A jury rendered a verdict in Defendant's favor, Plaintiff taking nothing. The trial court granted Plaintiff's motion for a new trial on grounds that Defendant's counsel had acted so improperly in front of the jury that the trial court was convinced that Plaintiff had not received a fair trial. Defendant renewed his summary qualified immunity motion, but the trial court denied it as late. At the second trial, the jury awarded Plaintiff $1,000,000. The trial court denied all of Defendant's posttrial motions, ruling that Defendant was not entitled to qualified immunity.

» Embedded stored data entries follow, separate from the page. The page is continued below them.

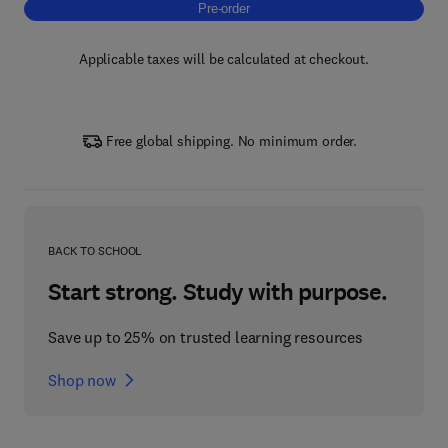
Pre-order, Green Hydrogen and Fuel Cell Te
Pre-order
Applicable taxes will be calculated at checkout.
Free global shipping. No minimum order.
BACK TO SCHOOL
Start strong. Study with purpose.
Save up to 25% on trusted learning resources
Shop now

Defendant appealed to the U.S. Court of Appeals for the Tenth Circuit.

DECISION: If an officer has probable cause to believe that a person has committed even a very minor criminal offense in his presence, the officer may arrest the person immediately without violating the Fourth Amendment. Probable cause is only a fair probability considering all the facts and circumstances, and needs no prima facie evidence of guilt.

Since Plaintiff sued for violation of federal law, Defendant could assert the federal defense of qualified immunity. Plaintiff had to show that Defendant was liable under Fourth Amendment standards, not state law. The trial court erroneously applied state law to a federal constitutional question. Under the Fourth Amendment, a field sobriety test is a minor intrusion on a driver, and requires only reasonable suspicion of intoxication. Here, Defendant observed a moderate smell of alcohol, pinkish and watery eyes, flushed face, and unusually slow and deliberate speech and movements. These would give a reasonable officer in Defendant's place reasonable suspicion to detain Plaintiff for further investigation, and probable cause to arrest Plaintiff upon refusal to submit to tests. Any other rule would allow motorists to refuse cooperation and drive away, still smelling of alcohol. DENIAL OF QUALIFIED IMMUNITY REVERSED; cause REMANDED for entry of judgment in Defendant's favor.

EDITORIAL: This is one of those cases where the answer is so clear, but only after somebody shows it to you. That was a brilliant analysis, and a correct result. In Section 1983 cases, it's all too easy for trial courts to get bogged down in questions of state law instead of remembering that the federal constitution governs. The confusion stems, of course, from the fact that 1983 covers state-actor violations of the constitution and laws of the United States, typically while enforcing state law. Now the state law does define the crime--but not the search and seizure related to the crime, at least not when suing under 1983. The Fourth Amendment is very often less restrictive than plaintiffs wish it were.

Good on the Colorado AG's appeal team, and fooey on the defense lawyer at the first trial who got caught ridin' dirty in the courtroom. They put everybody through a whole other trial and appeal, and left their poor trooper client under a million-dollar sword of Damocles for the year or so that it took to get the judgment reversed. Not the way to go, guys.